* Problem details: Read the records below and report each line in which "Adhes" occurs.

+-------+

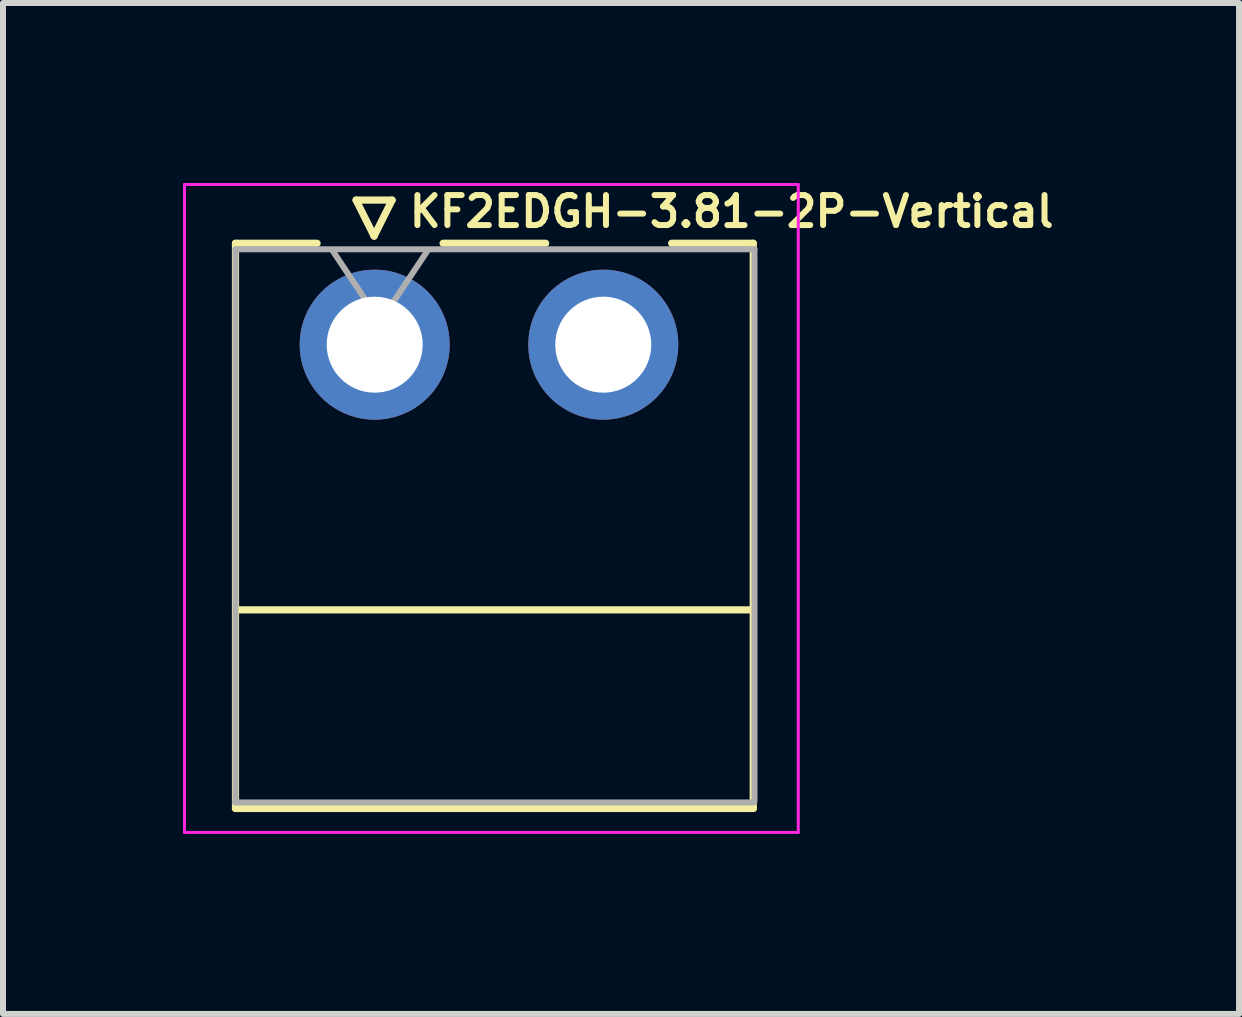
<source format=kicad_pcb>
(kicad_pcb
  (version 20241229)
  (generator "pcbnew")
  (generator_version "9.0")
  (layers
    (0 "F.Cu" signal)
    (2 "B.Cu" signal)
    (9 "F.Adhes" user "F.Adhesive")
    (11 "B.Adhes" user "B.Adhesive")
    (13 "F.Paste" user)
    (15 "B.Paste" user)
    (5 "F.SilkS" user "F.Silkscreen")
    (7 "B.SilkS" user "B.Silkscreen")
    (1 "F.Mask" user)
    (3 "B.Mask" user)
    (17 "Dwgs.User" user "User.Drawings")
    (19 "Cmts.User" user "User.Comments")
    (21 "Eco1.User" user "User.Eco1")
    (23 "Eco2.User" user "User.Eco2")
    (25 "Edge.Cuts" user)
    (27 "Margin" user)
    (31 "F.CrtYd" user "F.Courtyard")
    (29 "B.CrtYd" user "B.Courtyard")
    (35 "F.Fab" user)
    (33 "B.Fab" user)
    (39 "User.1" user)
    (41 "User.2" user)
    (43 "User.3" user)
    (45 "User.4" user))
  (footprint "KF2EDGH-3.81-2P-Vertical"
    (layer "F.Cu")
    (at 3.195 2.695)
    (property "Reference" "KF2EDGH-3.81-2P-Vertical" (at 5.95 -2.22 0) (unlocked yes) (layer "F.SilkS") (effects (font (size 0.5 0.5) (thickness 0.1))))
    (attr smd)
    (fp_line (start -2.32 -1.69) (end -2.32 7.73) (stroke (width 0.12) (type solid)) (layer "F.SilkS"))
    (fp_line (start -2.32 -1.69) (end -0.96 -1.69) (stroke (width 0.12) (type solid)) (layer "F.SilkS"))
    (fp_line (start -2.32 4.42) (end 6.31 4.42) (stroke (width 0.12) (type solid)) (layer "F.SilkS"))
    (fp_line (start -2.32 7.73) (end 6.31 7.73) (stroke (width 0.12) (type solid)) (layer "F.SilkS"))
    (fp_line (start -0.31 -2.41) (end 0.29 -2.41) (stroke (width 0.12) (type solid)) (layer "F.SilkS"))
    (fp_line (start -0.01 -1.81) (end -0.31 -2.41) (stroke (width 0.12) (type solid)) (layer "F.SilkS"))
    (fp_line (start 0.29 -2.41) (end -0.01 -1.81) (stroke (width 0.12) (type solid)) (layer "F.SilkS"))
    (fp_line (start 1.14 -1.69) (end 2.85 -1.69) (stroke (width 0.12) (type solid)) (layer "F.SilkS"))
    (fp_line (start 6.31 -1.69) (end 4.95 -1.69) (stroke (width 0.12) (type solid)) (layer "F.SilkS"))
    (fp_line (start 6.31 -1.69) (end 6.31 7.73) (stroke (width 0.12) (type solid)) (layer "F.SilkS"))
    (fp_line (start -3.17 -2.67) (end -3.17 8.13) (stroke (width 0.05) (type solid)) (layer "F.CrtYd"))
    (fp_line (start -3.17 8.13) (end 7.06 8.13) (stroke (width 0.05) (type solid)) (layer "F.CrtYd"))
    (fp_line (start 7.06 -2.67) (end -3.17 -2.67) (stroke (width 0.05) (type solid)) (layer "F.CrtYd"))
    (fp_line (start 7.06 8.13) (end 7.06 -2.67) (stroke (width 0.05) (type solid)) (layer "F.CrtYd"))
    (fp_line (start -2.33 7.63) (end 6.32 7.63) (stroke (width 0.1) (type solid)) (layer "F.Fab"))
    (fp_line (start -2.32 -1.59) (end -2.32 7.61) (stroke (width 0.1) (type solid)) (layer "F.Fab"))
    (fp_line (start 0.09 -0.38) (end -0.71 -1.58) (stroke (width 0.1) (type solid)) (layer "F.Fab"))
    (fp_line (start 0.89 -1.58) (end 0.09 -0.38) (stroke (width 0.1) (type solid)) (layer "F.Fab"))
    (fp_line (start 6.33 -1.59) (end -2.32 -1.59) (stroke (width 0.1) (type solid)) (layer "F.Fab"))
    (fp_line (start 6.33 7.61) (end 6.33 -1.59) (stroke (width 0.1) (type solid)) (layer "F.Fab"))
    (pad "1" thru_hole circle (at 0 0) (size 2.5 2.5) (drill 1.6) (layers "*.Cu" "*.Mask"))
    (pad "2" thru_hole circle (at 3.81 0) (size 2.5 2.5) (drill 1.6) (layers "*.Cu" "*.Mask")))
  (gr_rect
    (start -3 -3)
    (end 17.602 13.85)
    (stroke (width 0.1) (type default))
    (fill no)
    (layer "Edge.Cuts")))
</source>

+-------+

* Answer to this problem:
    (9 "F.Adhes" user "F.Adhesive")
    (11 "B.Adhes" user "B.Adhesive")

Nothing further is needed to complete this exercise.